Supplied material:

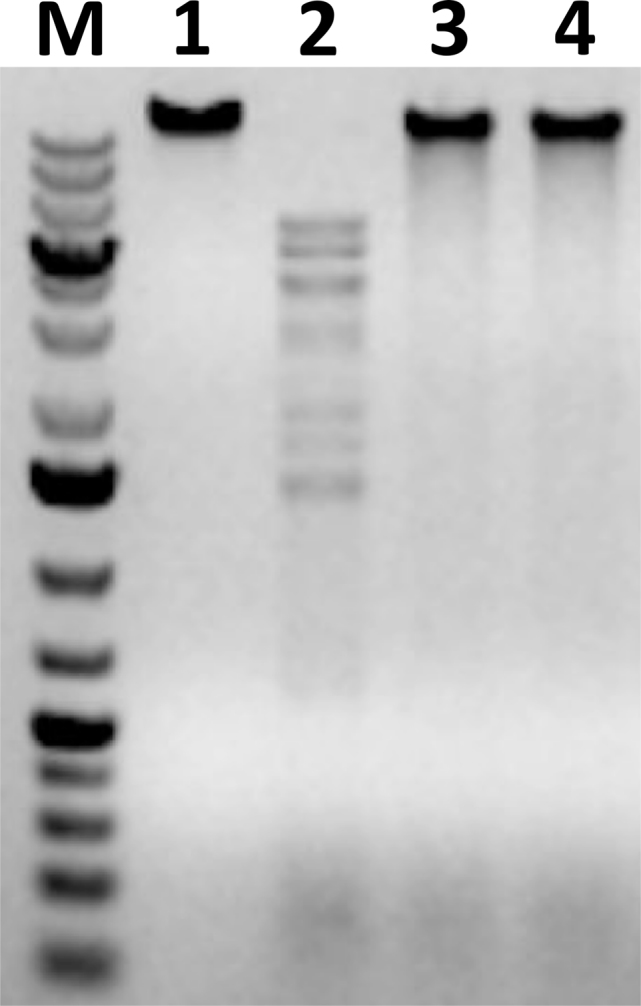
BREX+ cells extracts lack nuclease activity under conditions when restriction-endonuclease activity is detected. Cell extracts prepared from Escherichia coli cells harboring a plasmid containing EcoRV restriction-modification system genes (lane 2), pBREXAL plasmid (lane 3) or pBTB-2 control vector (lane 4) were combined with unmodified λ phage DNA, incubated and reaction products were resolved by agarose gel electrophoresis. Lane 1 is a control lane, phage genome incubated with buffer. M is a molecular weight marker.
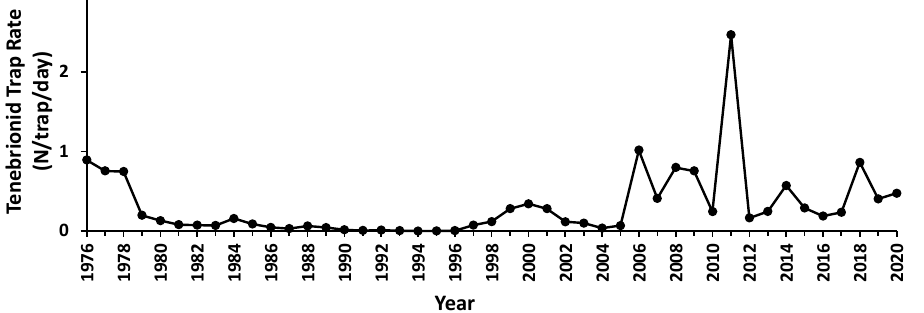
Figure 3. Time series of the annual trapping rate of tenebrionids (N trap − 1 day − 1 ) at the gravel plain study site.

...

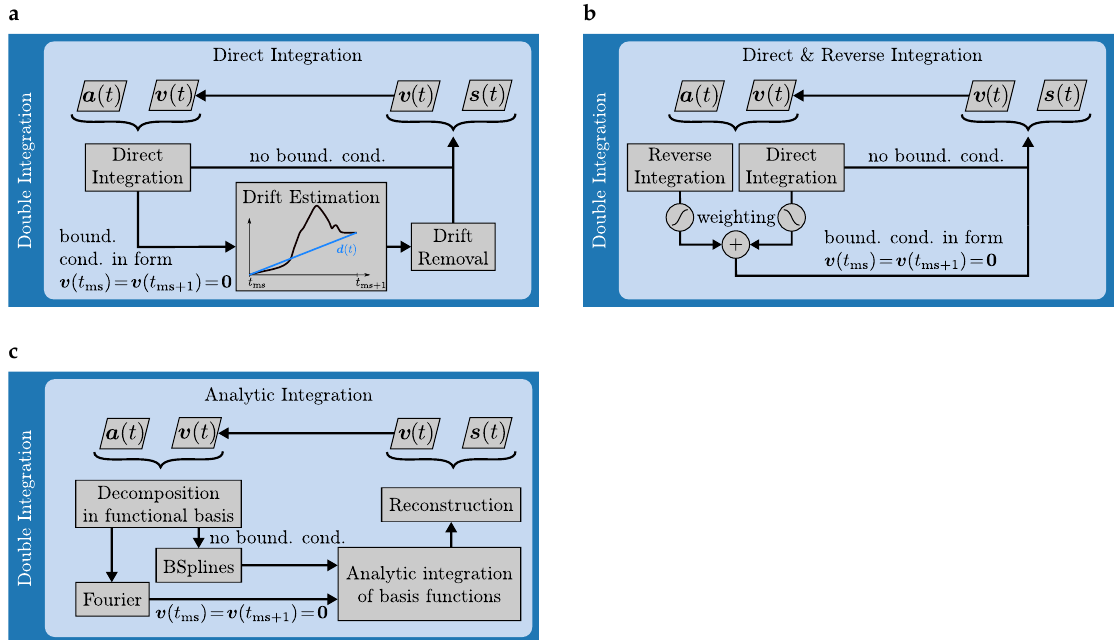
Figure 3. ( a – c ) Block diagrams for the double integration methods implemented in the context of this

What is needed:
The line holding "BREX+ cells extracts" starts the copy and the line holding "Figure 3. Time" ends it. Repeat those two lines above and all between them exactly, leaving out pictures.

Reply to the exercise:
BREX+ cells extracts lack nuclease activity under conditions when restriction-endonuclease activity is detected. Cell extracts prepared from Escherichia coli cells harboring a plasmid containing EcoRV restriction-modification system genes (lane 2), pBREXAL plasmid (lane 3) or pBTB-2 control vector (lane 4) were combined with unmodified λ phage DNA, incubated and reaction products were resolved by agarose gel electrophoresis. Lane 1 is a control lane, phage genome incubated with buffer. M is a molecular weight marker.
Figure 3. Time series of the annual trapping rate of tenebrionids (N trap − 1 day − 1 ) at the gravel plain study site.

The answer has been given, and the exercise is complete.